The Role of Locally Relevant Content in Evaluating Multilingual LLMs


Track: Multilingual AI | AI2 |   Everyone |
Wednesday, October 15, 2025, 10:00am – 10:30am
Held in: Steinbeck 1
Presenters:
Nikolay Bogoychev - Meta 
Kriz Chan - Meta
Host: Adam Bittlingmayer

Evaluation of the multilingual capabilities of LLMs is a hard topic which receives surprisingly little attention in many prominent LLM releases. Even when LLMs are evaluated across multiple languages, the evaluation data often translated from English, meaning that the knowledge and skills they evaluate are English/Western-centric.

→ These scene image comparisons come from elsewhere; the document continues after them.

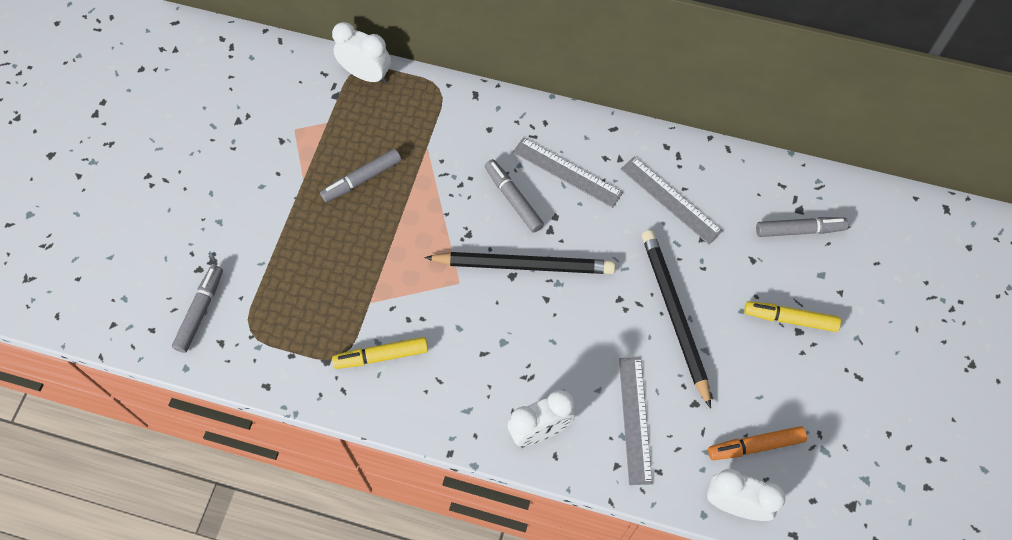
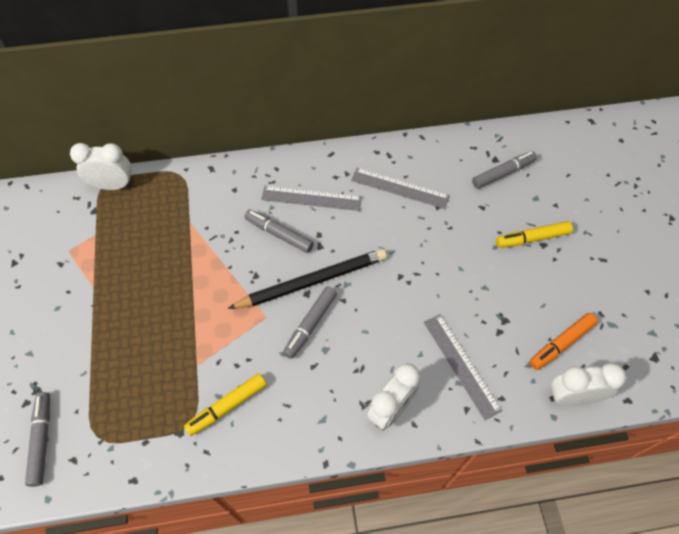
camera: 25 degrees left, 5 degrees down
grey marker [320,149,401,202] -> grey marker moved to [283,286,337,359]
black pencil [642,230,711,409] -> none

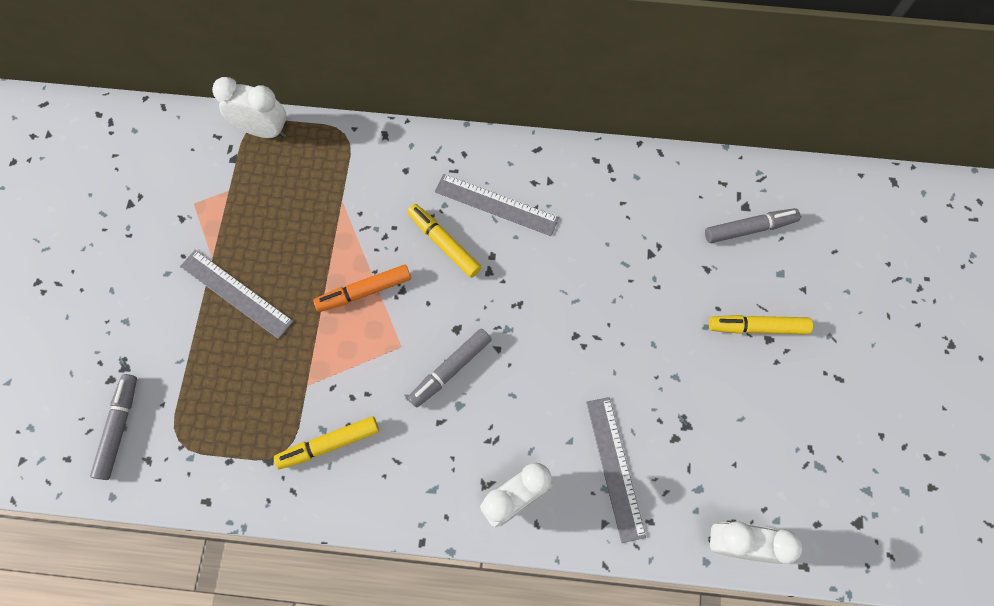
camera: 15 degrees right, 10 degrees up
black pencil [228,249,387,309] -> none
grey marker [244,210,314,253] -> yellow marker [407,204,482,278]
grey ruler [351,168,450,209] -> grey ruler moved to [180,250,293,339]
orange marker [530,313,598,370] -> orange marker moved to [313,264,411,312]

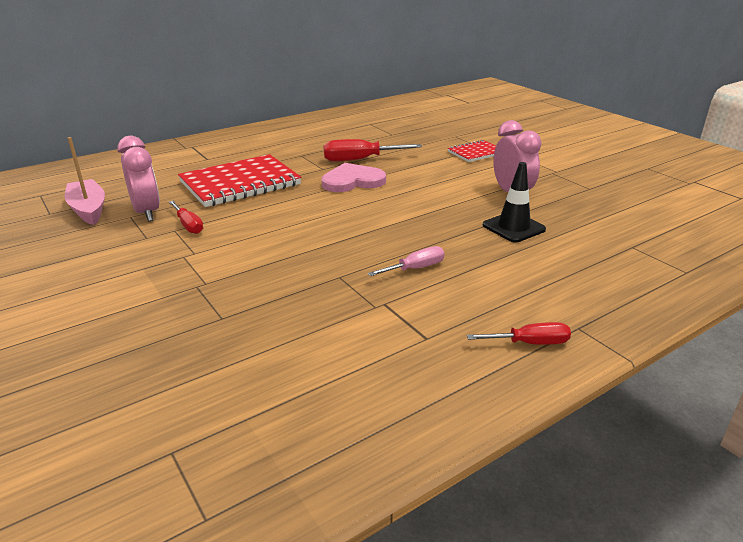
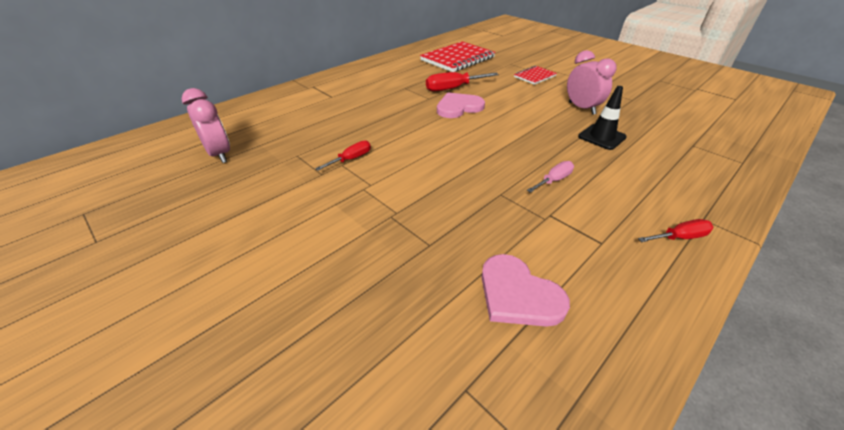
camera: 10 degrees left, 10 degrees up
pink boat [65,137,105,225] -> none
pink clock [117,136,160,222] -> pink clock moved to [182,88,230,163]
red screwdriver [169,201,203,234] -> red screwdriver turned 90 degrees counterclockwise [315,140,371,171]
red notebook [178,154,301,207] -> red notebook moved to [420,42,495,72]
none -> pink heart [481,254,570,327]

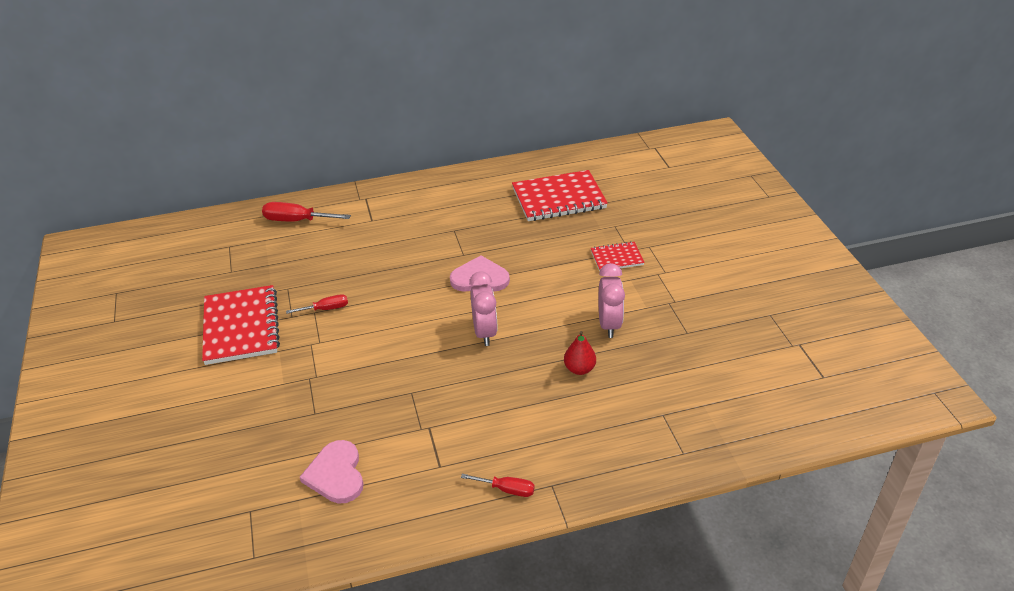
camera: 30 degrees right, 0 degrees up
pink clock [182,88,230,163] -> pink clock moved to [469,271,498,346]
red screwdriver [426,72,499,92] -> red screwdriver moved to [262,202,351,222]
pink screwdriver [527,161,574,193] -> none
black traffic cone [578,86,627,150] -> red pear [564,331,596,375]
none -> red notebook [202,285,280,365]

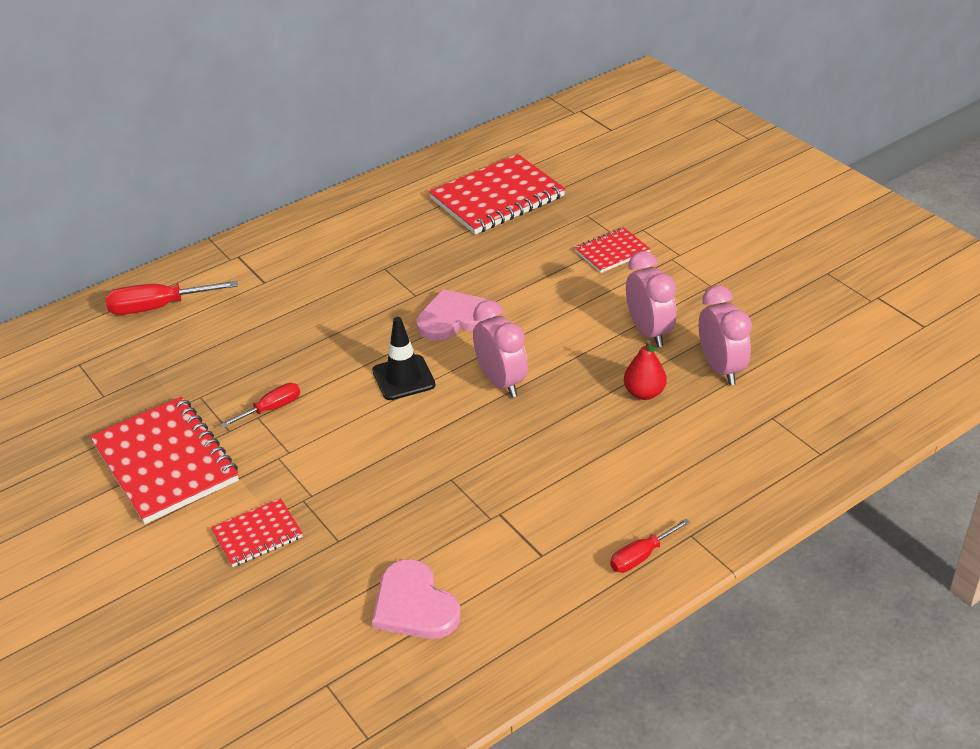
camera: 20 degrees left, 0 degrees up
red screwdriver [461,474,535,497] -> red screwdriver turned 150 degrees clockwise [610,518,690,573]
none -> red notebook [211,498,303,567]
none -> black traffic cone [372,317,435,400]
none -> pink clock [699,285,752,385]

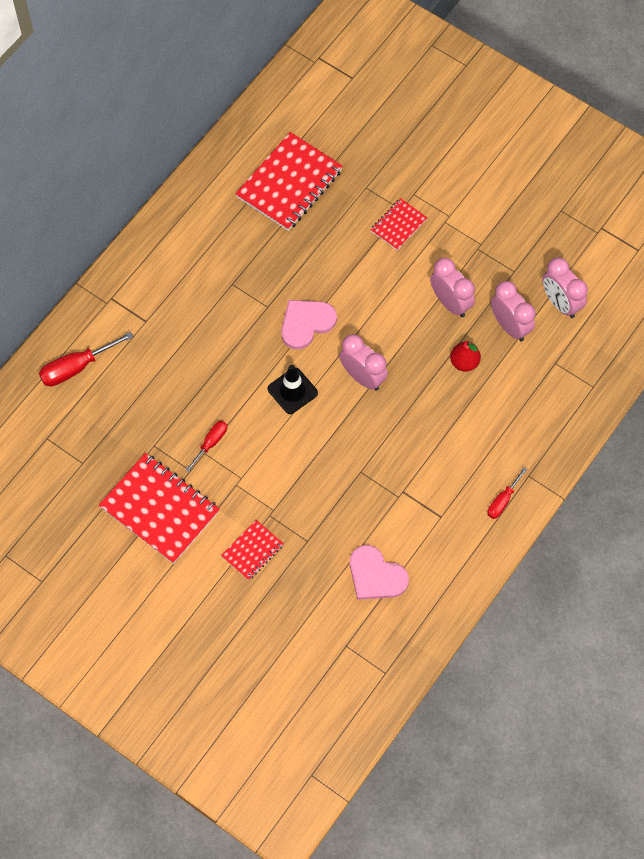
camera: 20 degrees left, 25 degrees up
none -> pink clock [542,258,588,318]

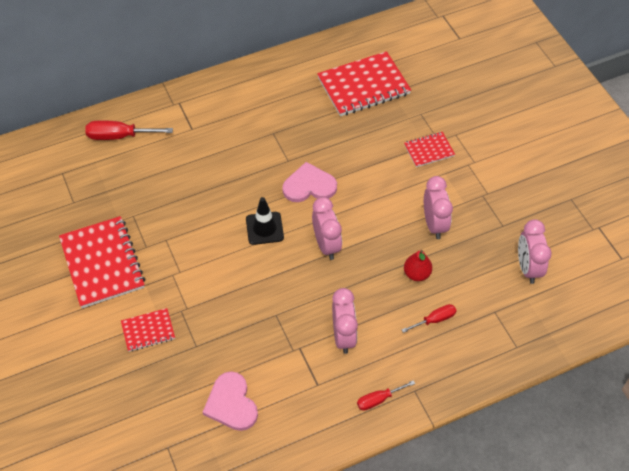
camera: 30 degrees right, 10 degrees down
red screwdriver [186,421,227,472] -> red screwdriver moved to [401,304,456,333]
pink clock [491,281,536,341] -> pink clock moved to [332,288,358,354]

In this presentation, the presenters will discuss the challenges of multilingual evaluation of LLMs across cultures, and present an evaluation benchmark – MultiLoKo – to address these challenges and evaluate multilinguality across 31 languages of different families. MultiLoKo has distinct questions for each language that are locally sourced to ensure cultural relevance. It also contains translations from non-English data to English and the other way around. This allows us to study a wide range of questions related to multilinguality and localization in LLMs. Our benchmark, MultiLoKo, helps answer how multilingual widely used LLMs really are, and how LLM behavior varies based on the user language.

Key Takeaways:

Takeaways: How can we study culture-specific multilingual evaluation of LLMs and what are the main challenges? How multilingual really are widely-used LLMs in the industry? How adopting locally sourced data is important to pinpoint the weaknesses and strengths of LLMs across languages and cultures.